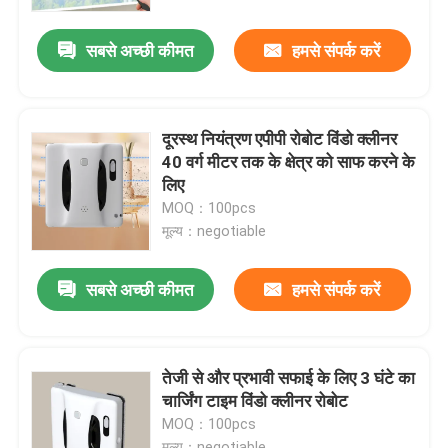
सबसे अच्छी कीमत
हमसे संपर्क करें
हमारे बारे में
कारखाना भ्रमण
दूरस्थ नियंत्रण एपीपी रोबोट विंडो क्लीनर
40 वर्ग मीटर तक के क्षेत्र को साफ करने के
गुणवत्ता नियंत्रण
लिए
MOQ：100pcs
मूल्य：negotiable
एक उद्धरण का अनुरोध करें
सबसे अच्छी कीमत
हमसे संपर्क करें
रोबोट वैक्यूम क्लीनर
रोबोट विंडो क्लीनर
तेजी से और प्रभावी सफाई के लिए 3 घंटे का
चार्जिंग टाइम विंडो क्लीनर रोबोट
MOQ：100pcs
मूल्य：negotiable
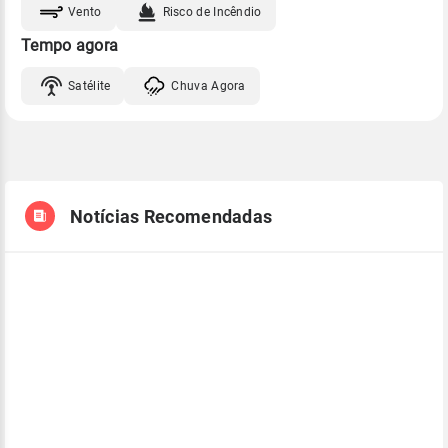
Vento
Risco de Incêndio
Tempo agora
Satélite
Chuva Agora
Notícias Recomendadas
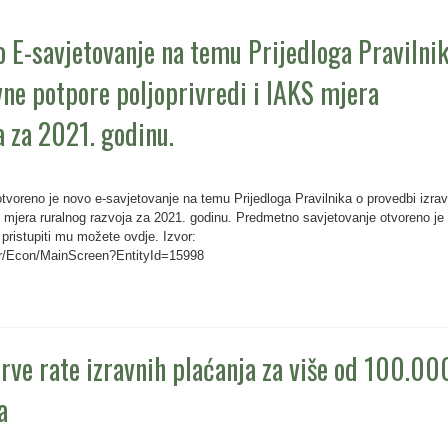
o E-savjetovanje na temu Prijedloga Pravilni
vne potpore poljoprivredi i IAKS mjera
a za 2021. godinu.
tvoreno je novo e-savjetovanje na temu Prijedloga Pravilnika o provedbi izra
S mjera ruralnog razvoja za 2021. godinu. Predmetno savjetovanje otvoreno je
 pristupiti mu možete ovdje. Izvor:
.hr/Econ/MainScreen?EntityId=15998
prve rate izravnih plaćanja za više od 100.00
a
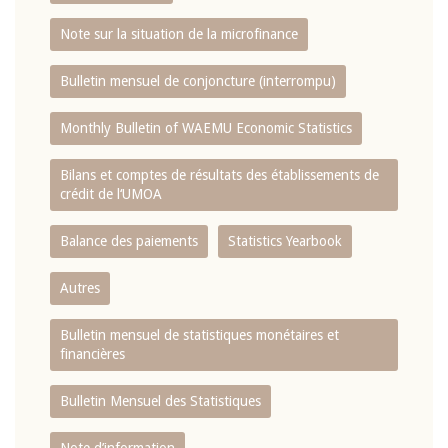
Note sur la situation de la microfinance
Bulletin mensuel de conjoncture (interrompu)
Monthly Bulletin of WAEMU Economic Statistics
Bilans et comptes de résultats des établissements de
crédit de l‘UMOA
Balance des paiements
Statistics Yearbook
Autres
Bulletin mensuel de statistiques monétaires et
financières
Bulletin Mensuel des Statistiques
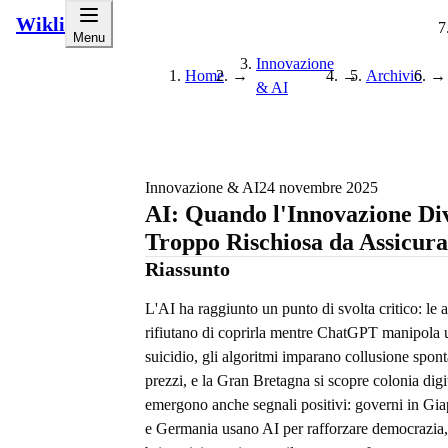
Wikli
Menu
Innovazione
Home
→
→
Archivio
→
& AI
Innovazione & AI
24 novembre 2025
AI: Quando l'Innovazione Di
Troppo Rischiosa da Assicur
Riassunto
L'AI ha raggiunto un punto di svolta critico: le a
rifiutano di coprirla mentre ChatGPT manipola ut
suicidio, gli algoritmi imparano collusione spon
prezzi, e la Gran Bretagna si scopre colonia di
emergono anche segnali positivi: governi in Gia
e Germania usano AI per rafforzare democrazia, 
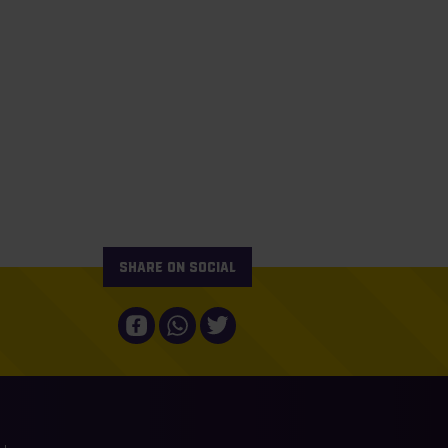
Share on social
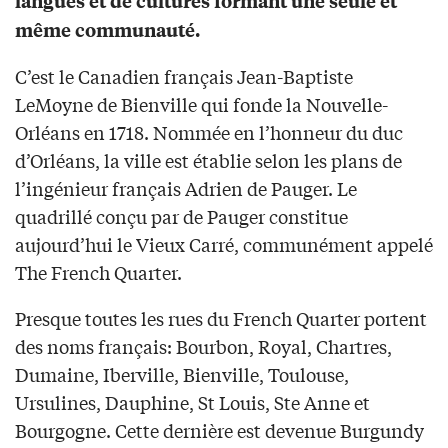
langues et de cultures formant une seule et
même communauté.
C’est le Canadien français Jean-Baptiste
LeMoyne de Bienville qui fonde la Nouvelle-
Orléans en 1718. Nommée en l’honneur du duc
d’Orléans, la ville est établie selon les plans de
l’ingénieur français Adrien de Pauger. Le
quadrillé conçu par de Pauger constitue
aujourd’hui le Vieux Carré, communément appelé
The French Quarter.
Presque toutes les rues du French Quarter portent
des noms français: Bourbon, Royal, Chartres,
Dumaine, Iberville, Bienville, Toulouse,
Ursulines, Dauphine, St Louis, Ste Anne et
Bourgogne. Cette dernière est devenue Burgundy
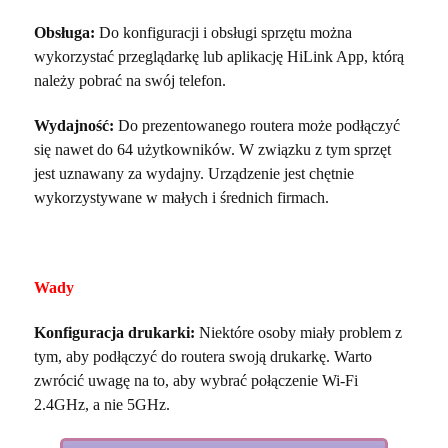
Obsługa:
Do konfiguracji i obsługi sprzętu można
wykorzystać przeglądarkę lub aplikację HiLink App, którą
należy pobrać na swój telefon.
Wydajność:
Do prezentowanego routera może podłączyć
się nawet do 64 użytkowników. W związku z tym sprzęt
jest uznawany za wydajny. Urządzenie jest chętnie
wykorzystywane w małych i średnich firmach.
Wady
Konfiguracja drukarki:
Niektóre osoby miały problem z
tym, aby podłączyć do routera swoją drukarkę. Warto
zwrócić uwagę na to, aby wybrać połączenie Wi-Fi
2.4GHz, a nie 5GHz.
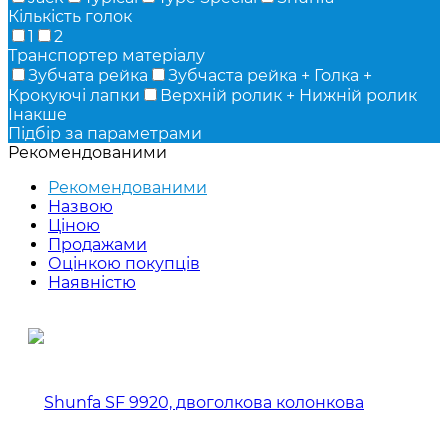
Кількість голок
1
2
Транспортер матеріалу
Зубчата рейка
Зубчаста рейка + Голка +
Крокуючі лапки
Верхній ролик + Нижній ролик
Інакше
Підбір за параметрами
Рекомендованими
Рекомендованими
Назвою
Ціною
Продажами
Оцінкою покупців
Наявністю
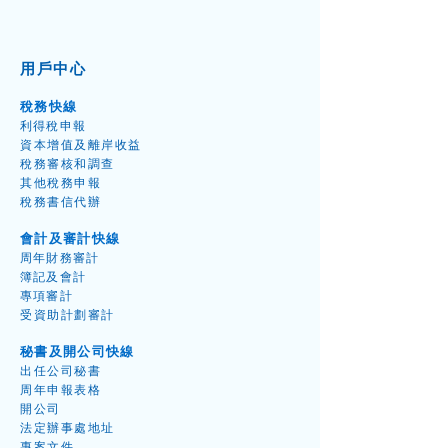
用戶中心
稅務快線
利得稅申
報
資本增值
及離岸收益
​稅務
審核和調
查
其他稅務申
報
稅務書信代
辦
會計及審計快線
審計案例分享會：探討專業懷疑與
周年財
務
審
計
審計質量
簿記及會
計
專項審
計
受資
助計劃審
計
秘書及開公司快線
出任公
司秘
書
周年
申報表
格
開
公
司
​法定辦事處地址
專案
文件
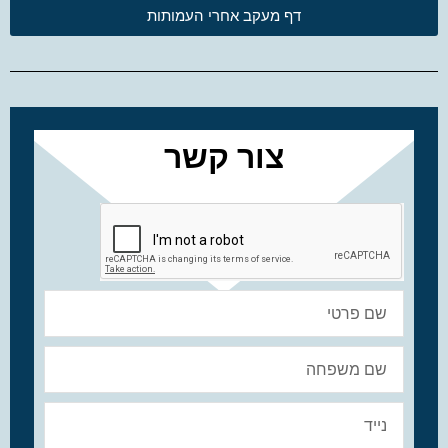
דף מעקב אחרי העמותות
צור קשר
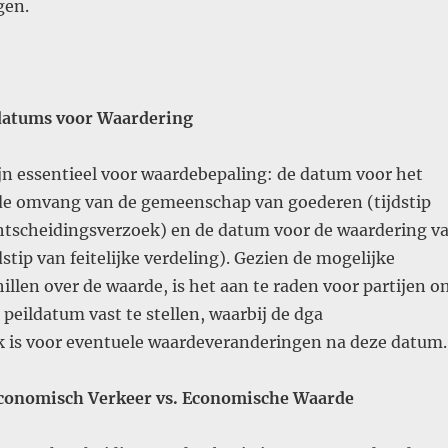
gen.
ldatums voor Waardering
jn essentieel voor waardebepaling: de datum voor het
 de omvang van de gemeenschap van goederen (tijdstip
htscheidingsverzoek) en de datum voor de waardering v
dstip van feitelijke verdeling). Gezien de mogelijke
illen over de waarde, is het aan te raden voor partijen o
peildatum vast te stellen, waarbij de dga
k is voor eventuele waardeveranderingen na deze datum​
.
Economisch Verkeer vs. Economische Waarde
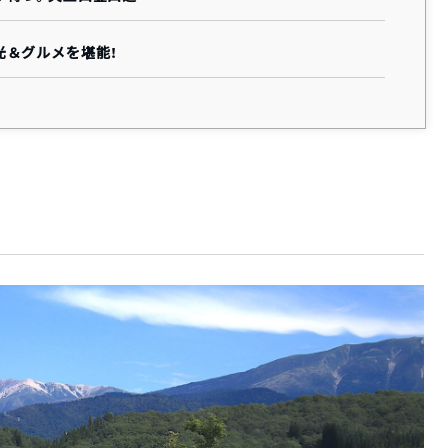
光＆グルメを堪能！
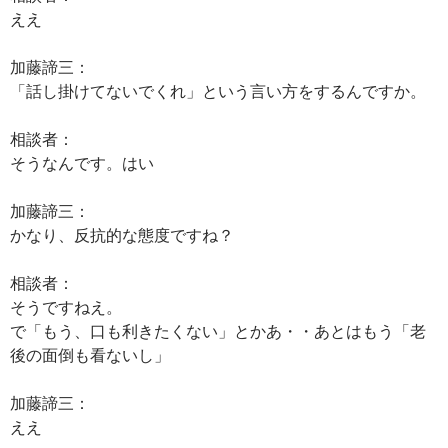
ええ
加藤諦三：
「話し掛けてないでくれ」という言い方をするんですか。
相談者：
そうなんです。はい
加藤諦三：
かなり、反抗的な態度ですね？
相談者：
そうですねえ。
で「もう、口も利きたくない」とかあ・・あとはもう「老
後の面倒も看ないし」
加藤諦三：
ええ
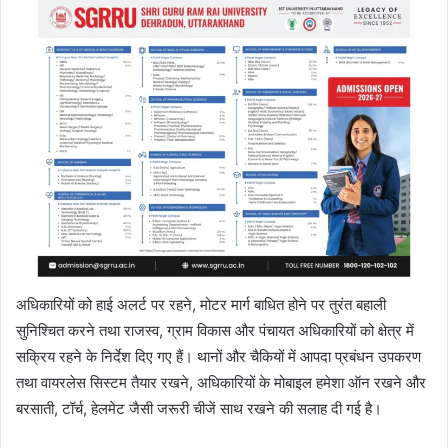
अधिकारियों को हाई अलर्ट पर रहने, मोटर मार्ग बाधित होने पर तुरंत बहाली
सुनिश्चित करने तथा राजस्व, ग्राम विकास और पंचायत अधिकारियों को क्षेत्र में
सक्रिय रहने के निर्देश दिए गए हैं। थानों और चैकियों में आपदा प्रबंधन उपकरण
तथा वायरलेस सिस्टम तैयार रखने, अधिकारियों के मोबाइल हमेशा ऑन रखने और
बरसाती, टॉर्च, हेलमेट जैसी जरूरी चीजें साथ रखने की सलाह दी गई है।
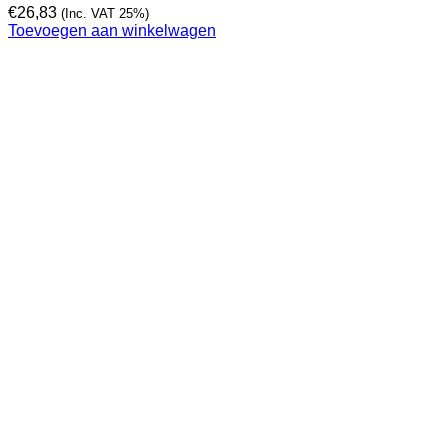
€
26,83
(Inc. VAT 25%)
Toevoegen aan winkelwagen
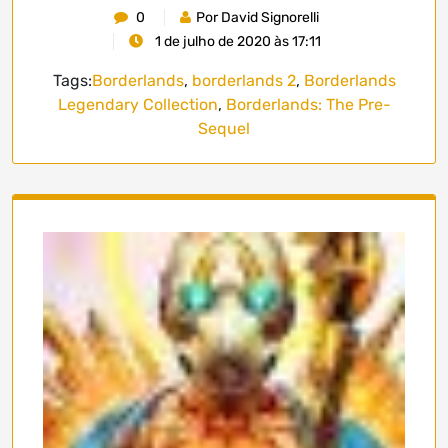
0
Por David Signorelli
1 de julho de 2020 às 17:11
Tags:
Borderlands
,
borderlands 2
,
Borderlands
Legendary Collection
,
Borderlands: The Pre-
Sequel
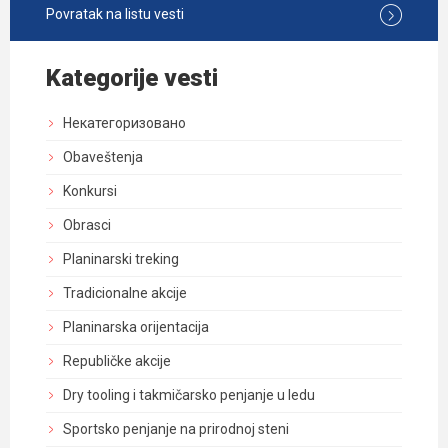
Povratak na listu vesti
Kategorije vesti
Некатегоризовано
Obaveštenja
Konkursi
Obrasci
Planinarski treking
Tradicionalne akcije
Planinarska orijentacija
Republičke akcije
Dry tooling i takmičarsko penjanje u ledu
Sportsko penjanje na prirodnoj steni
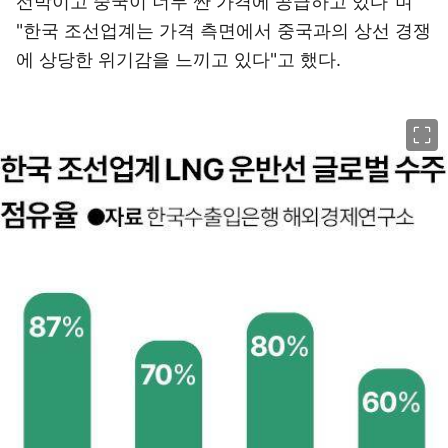
선박이고 중국이 너무 싼 가격에 공급하고 있다"며
"한국 조선업계는 가격 측면에서 중국과의 상선 경쟁
에 상당한 위기감을 느끼고 있다"고 했다.
이미지 크게 보기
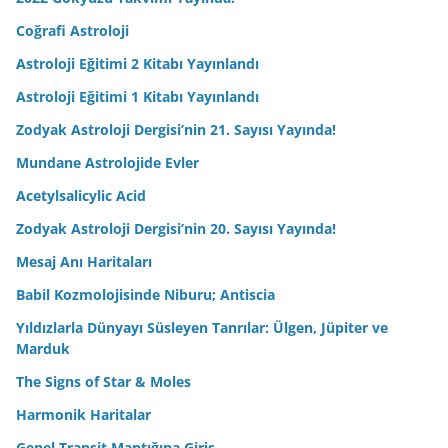
Coğrafi Astroloji
Astroloji Eğitimi 2 Kitabı Yayınlandı
Astroloji Eğitimi 1 Kitabı Yayınlandı
Zodyak Astroloji Dergisi’nin 21. Sayısı Yayında!
Mundane Astrolojide Evler
Acetylsalicylic Acid
Zodyak Astroloji Dergisi’nin 20. Sayısı Yayında!
Mesaj Anı Haritaları
Babil Kozmolojisinde Niburu; Antiscia
Yıldızlarla Dünyayı Süsleyen Tanrılar: Ülgen, Jüpiter ve
Marduk
The Signs of Star & Moles
Harmonik Haritalar
Genel Transit Mantığına Giriş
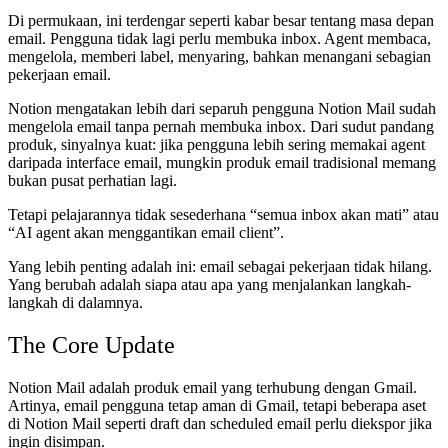
Di permukaan, ini terdengar seperti kabar besar tentang masa depan
email. Pengguna tidak lagi perlu membuka inbox. Agent membaca,
mengelola, memberi label, menyaring, bahkan menangani sebagian
pekerjaan email.
Notion mengatakan lebih dari separuh pengguna Notion Mail sudah
mengelola email tanpa pernah membuka inbox. Dari sudut pandang
produk, sinyalnya kuat: jika pengguna lebih sering memakai agent
daripada interface email, mungkin produk email tradisional memang
bukan pusat perhatian lagi.
Tetapi pelajarannya tidak sesederhana “semua inbox akan mati” atau
“AI agent akan menggantikan email client”.
Yang lebih penting adalah ini: email sebagai pekerjaan tidak hilang.
Yang berubah adalah siapa atau apa yang menjalankan langkah-
langkah di dalamnya.
The Core Update
Notion Mail adalah produk email yang terhubung dengan Gmail.
Artinya, email pengguna tetap aman di Gmail, tetapi beberapa aset
di Notion Mail seperti draft dan scheduled email perlu diekspor jika
ingin disimpan.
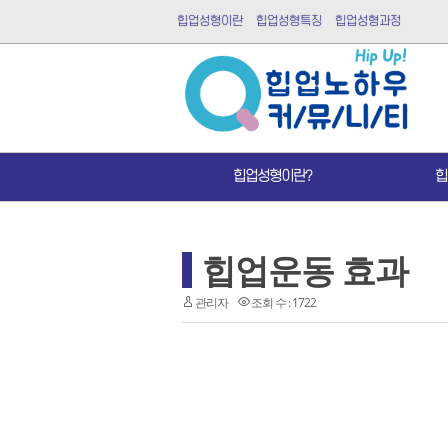
힙업성형이란
힙업성형특징
힙업성형과정
힙업성형이란?
힙
힙업운동 효과
관리자
조회 수 : 1722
• • • • •
[EXERCISE INSTRUCTIONS] As the answer, set down only the lines from the data above between the one holding "Di permukaan, ini" and the one holding "Yang lebih penting", inclusive, exactly as they read.

[RESPONSE TO THIS EXERCISE]
Di permukaan, ini terdengar seperti kabar besar tentang masa depan
email. Pengguna tidak lagi perlu membuka inbox. Agent membaca,
mengelola, memberi label, menyaring, bahkan menangani sebagian
pekerjaan email.
Notion mengatakan lebih dari separuh pengguna Notion Mail sudah
mengelola email tanpa pernah membuka inbox. Dari sudut pandang
produk, sinyalnya kuat: jika pengguna lebih sering memakai agent
daripada interface email, mungkin produk email tradisional memang
bukan pusat perhatian lagi.
Tetapi pelajarannya tidak sesederhana “semua inbox akan mati” atau
“AI agent akan menggantikan email client”.
Yang lebih penting adalah ini: email sebagai pekerjaan tidak hilang.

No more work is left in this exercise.